Marlon Wayans stars in Netflix's "Sextuplets."
Marlon Wayans stars in Netflix’s "Sextuplets." Photo Credit: Todd Maisel

‘Sextuplets’

Directed by Michael Tiddes

Starring Marlon Wayans, Bresha Webb, Michael Ian Black

Rated TV-14

Streaming on Netflix

The odds of having sextuplets are estimated at one in 4.7 billion.

The odds of having a laugh riot during “Sextuplets,” now on Netflix, are probably not quite that slim. Then again …

If your idea of a good time is watching Marlon Wayans play not just one lame, stereotypical role but more than a half-dozen of them in a series of unfunny situations, have at it.

Wayans is Alan, who’s five weeks away from becoming a first-time daddy with no-nonsense wife Marie (Bresha Webb).

In the run-up to baby’s arrival, Alan, a foster-homes kid, discovers his birth mother’s name and address and hits the road for a surprise reunion. That’s the plan, anyway.

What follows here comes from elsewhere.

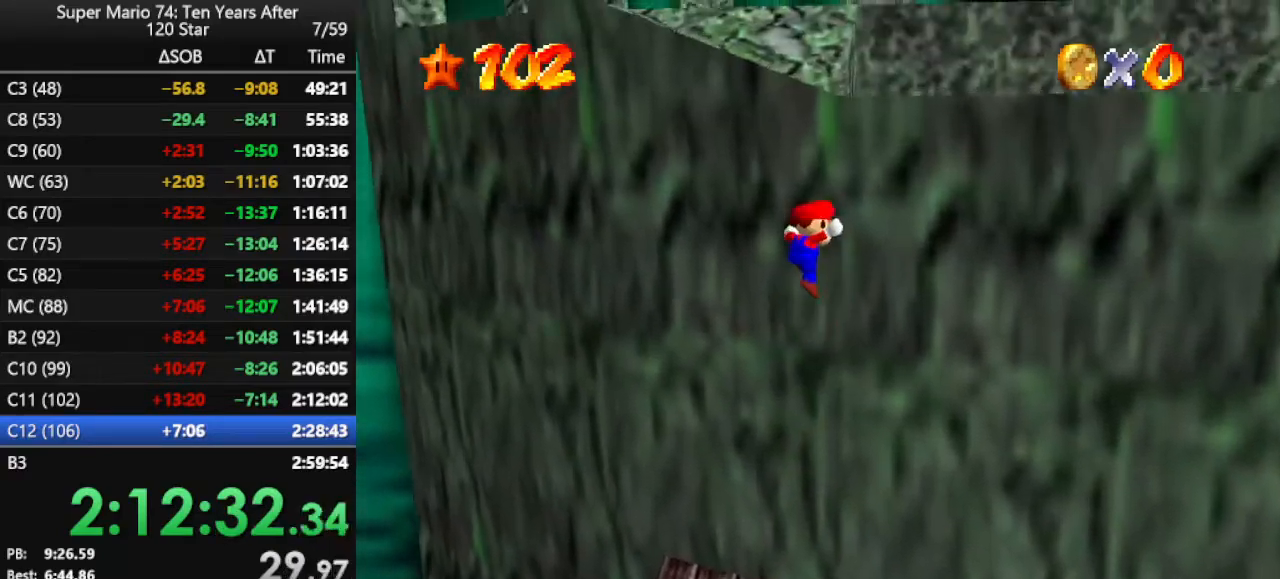
{"buttons": ["A"], "left_stick": "up-right", "events": [[67, "A", "down"]]}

Instead, he meets morbidly obese, cereal- and TV-obsessed Russell, a brother he never knew about. And there are four more siblings where Russell came from.

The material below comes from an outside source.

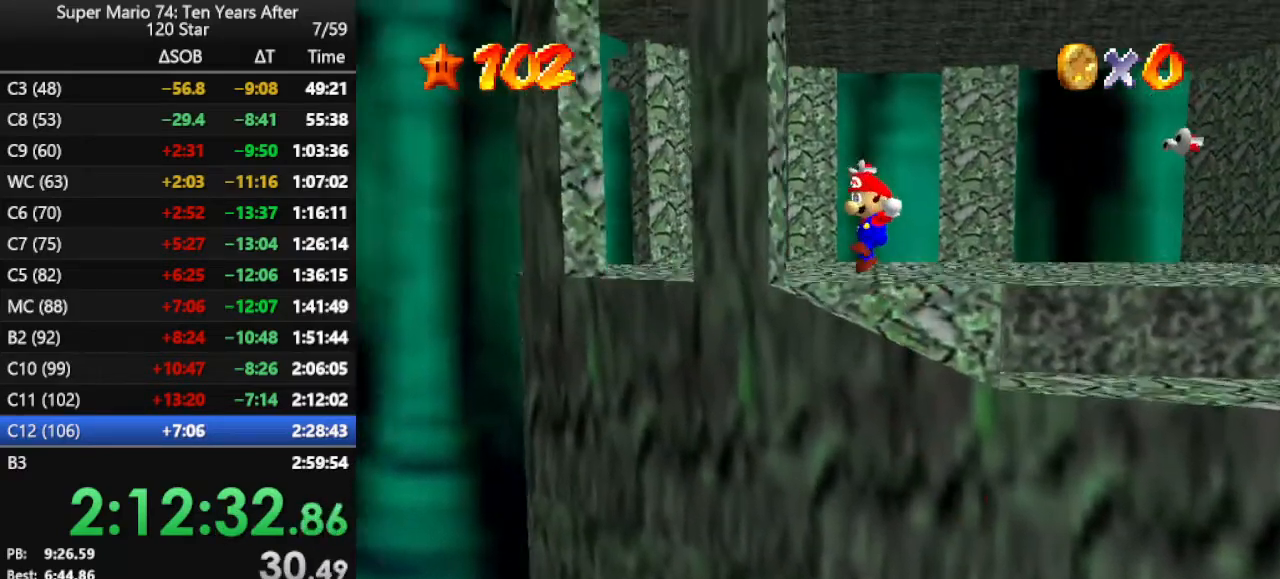
{"buttons": [], "left_stick": "up-right", "events": [[467, "A", "up"]]}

We meet them and a parade of prosthetics, tooth bling and wigs one-by-one: Dawn, an exotic dancer; sickly but slick Baby Pete; sketchy, gun-packing Jaspar; and shady Ethan, who plays the lookalike card and impersonates Alan during encounters with Marie as well as his boss (Molly Shannon).

Director Michael Tiddes, who helmed Wayans’ “White Chicks” and “Little Man,” ignores the fact that what makes comedy, even broad farce, funny is that it’s based in some sort of reality and logic.

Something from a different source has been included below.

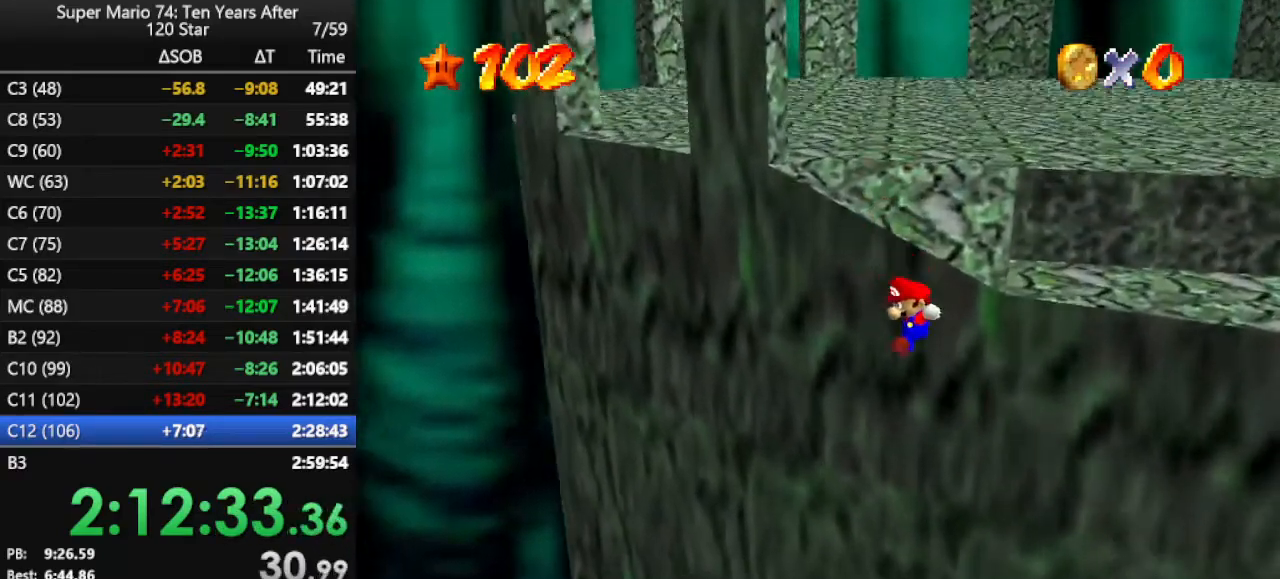
{"buttons": [], "left_stick": "center", "events": [[33, "A", "down"], [133, "A", "up"], [200, "A", "down"], [300, "A", "up"], [300, "left_stick", "center"]]}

“Sextuplets” never rings true — so there are no stakes, whether Alan is charged by an angry bull or gets hoodwinked into donating a kidney.

Yep, all that goes down, thanks to a trio of writers — Wayans, Mike Glock and Rick Alvarez — who remind that three isn’t always a charm.

Late in the game the movie seeks to serve up a message about being present: “I got so caught up meeting my new family I stopped appreciating the one I have here,” Alan tells Marie. Too little, too late.

The whole gimmick of the flick is about watching Wayans mug in multiple roles a la Eddie Murphy in “The Nutty Professor.” Unfortunately, more is less in this labored delivery.